For each numbered statement, decide whether it agrees with the passage on the Mt. Soledad cross. Answer yes or no, and quote the words of the passage that settle it.
1. The Memorial Association chose a Greek cross for the site.
2. The crosses that preceded the present one go back as far as 1913.
3. The City authorized the Mt. Soledad Memorial Association to build and maintain the cross.

### Selected text
## START

More troubling than the City's characterization of the Mt. Soledad cross as a secular memorial, however, is its characterization of the Mt. Soledad cross as a memorial at all. Whereas Cyrus Yawkey's deed corroborates the genuineness of the commemorative objective attending the cross on Mt. Helix, no corresponding evidence corroborates the genuineness of the alleged commemorative objective which the City advances in support of the cross on Mt. Soledad. In fact to the contrary, the evidence indicates that the city's purported commemorative objective is a pretext.
The numerous declarations, news articles, book excerpts and other exhibits submitted by the parties reveal only one occasion between the erection of the cross on Mt. Soledad and the filing of this lawsuit on which the cross site has ever been recognized as a war memorial.
That occasion was the cross' dedication on April 17, 1954, when the San Diego Union reported that the cross "is meant to be a lasting memorial to the dead of the two world wars and the Korean fighting." With the exception of this single newspaper report, there is no evidence that prior to this lawsuit the City intended the cross to serve as a memorial.
Correspondence between the City and the Mt. Soledad Memorial Association, which the city authorized to build and maintain the cross, together with newspaper accounts from 1954 indicate that the cross was intended to replace predecessor crosses which had once been the scene of Easter sunrise services but had since been vandalized or fallen into disrepair. Clearly these predecessor crosses, which date as far back as 1913, could not have been erected as memorials to the dead of the two world wars and the Korean fighting, all of which occurred after 1913. Nevertheless, the fact that non-commemorative crosses once stood on a site where citizens subsequently chose to erect a new cross should not by itself defeat the genuineness of the new cross' purported commemorative purpose.
News accounts reveal further indications of a religious purpose. Several such accounts indicate, for example, that a ceremony dedicating the cross occurred, as planned, on Easter Sunday 1954. Although Memorial Day occurs just 6 weeks after Easter, the Memorial Association evidently preferred to schedule the cross' completion and dedication for the day of the Resurrection. Although it could have selected any of innumerable different symbols, including many different types of crosses, in order to commemorate fallen soldiers of all faiths, the Memorial Association selected the configuration of the Latin cross, the type of cross on which biblical and historical accounts indicate that Jesus Christ, on the morning marked by Easter, rose from the dead.

## END

### Raw data
## START

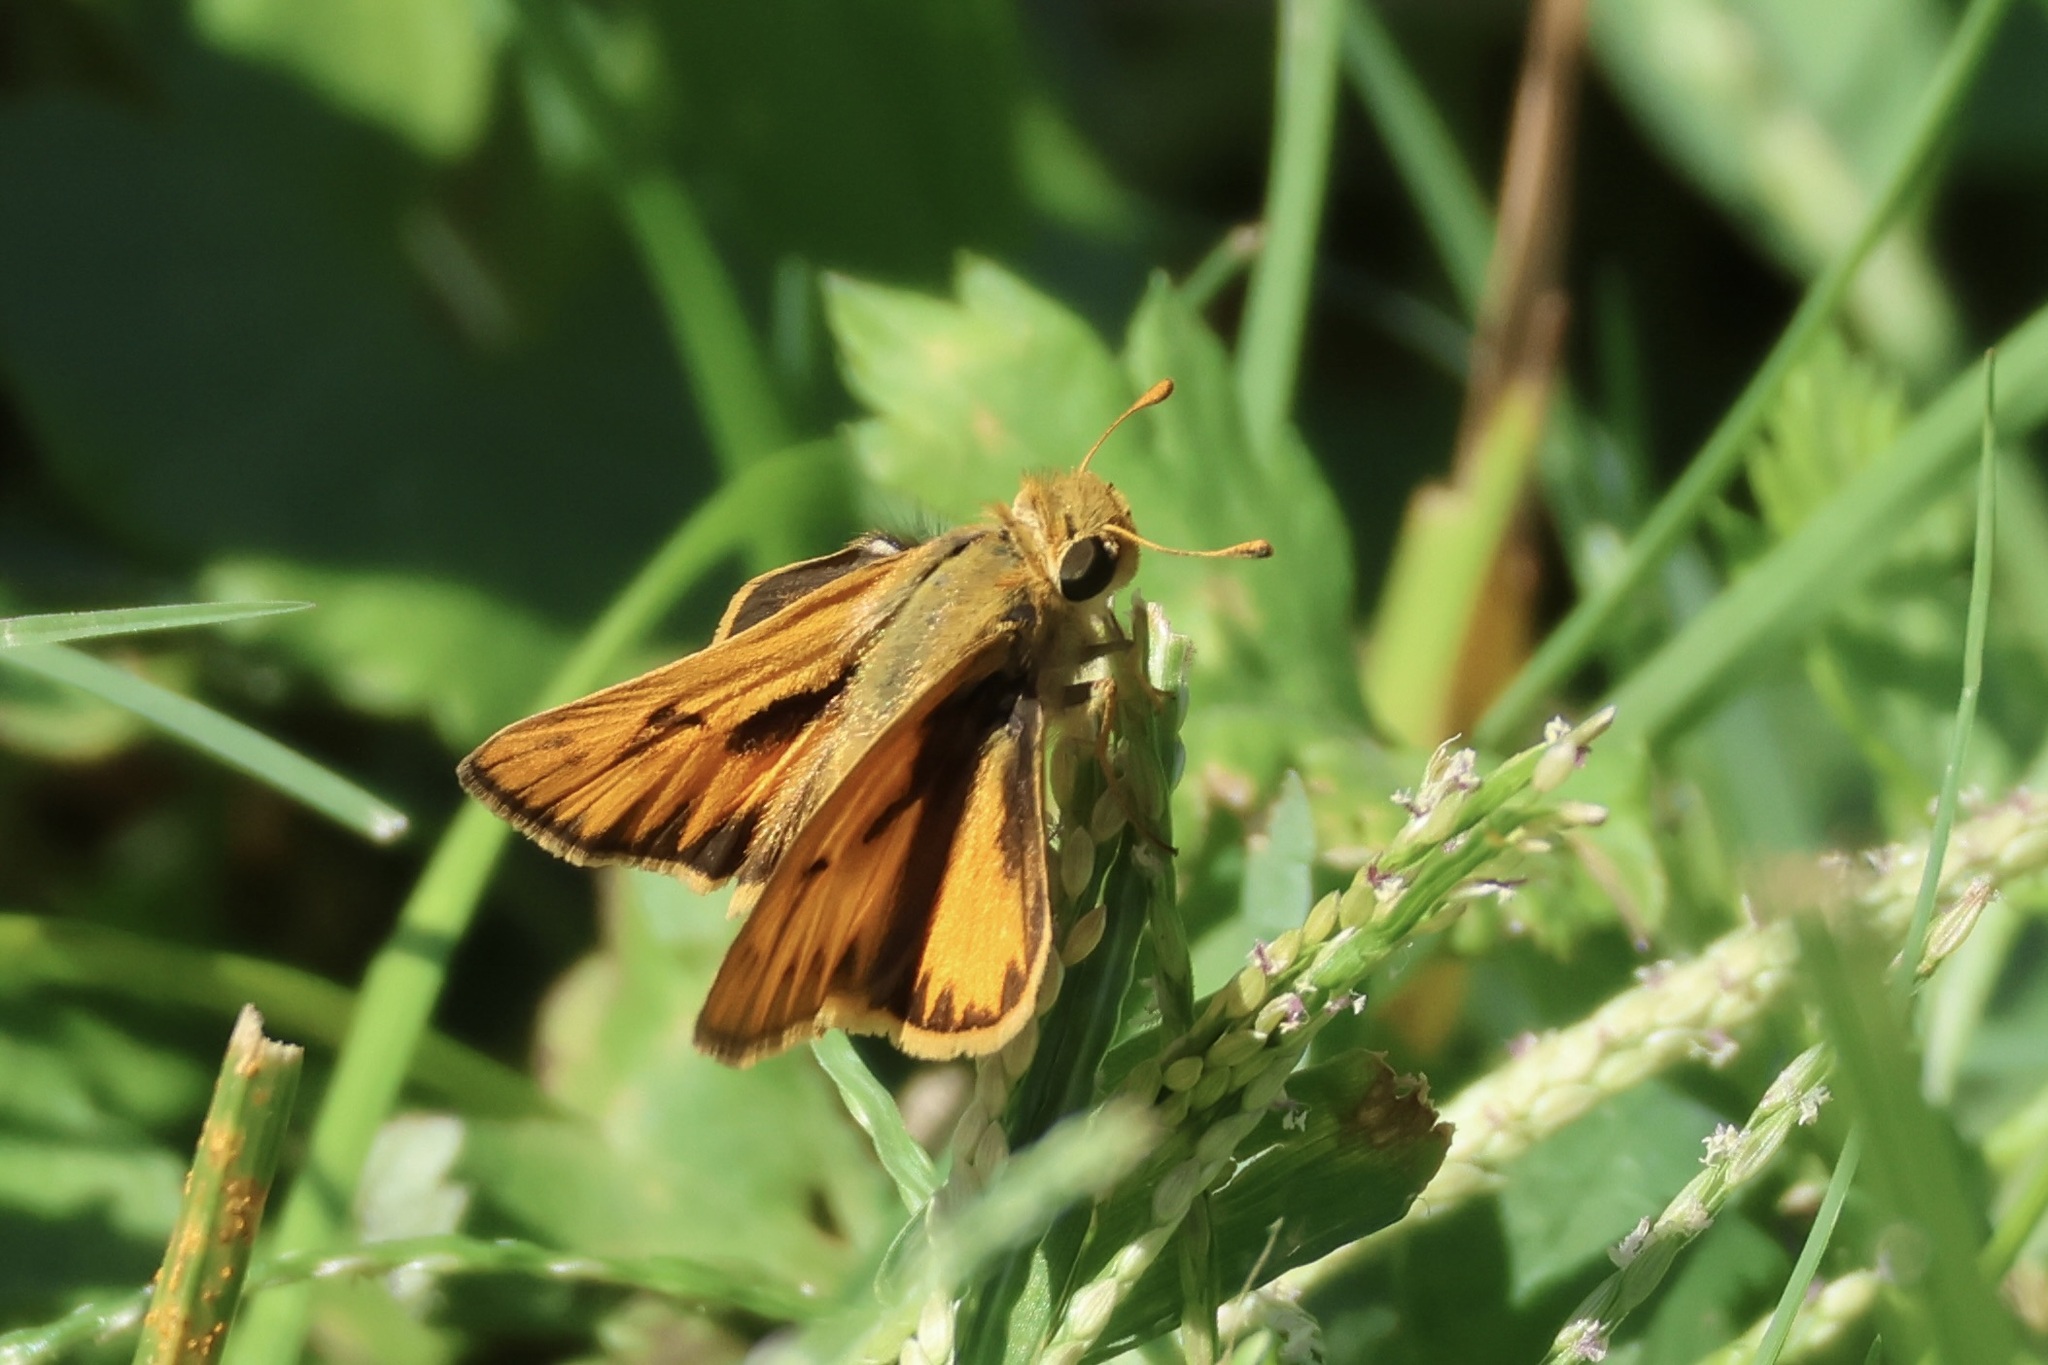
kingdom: Animalia
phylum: Arthropoda
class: Insecta
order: Lepidoptera
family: Hesperiidae
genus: Hylephila
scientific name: Hylephila phyleus
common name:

## END

### Finished task
1. No: "the Memorial Association selected the configuration of the Latin cross"
2. Yes: "these predecessor crosses, which date as far back as 1913"
3. Yes: "the Mt. Soledad Memorial Association, which the city authorized to build and maintain the cross"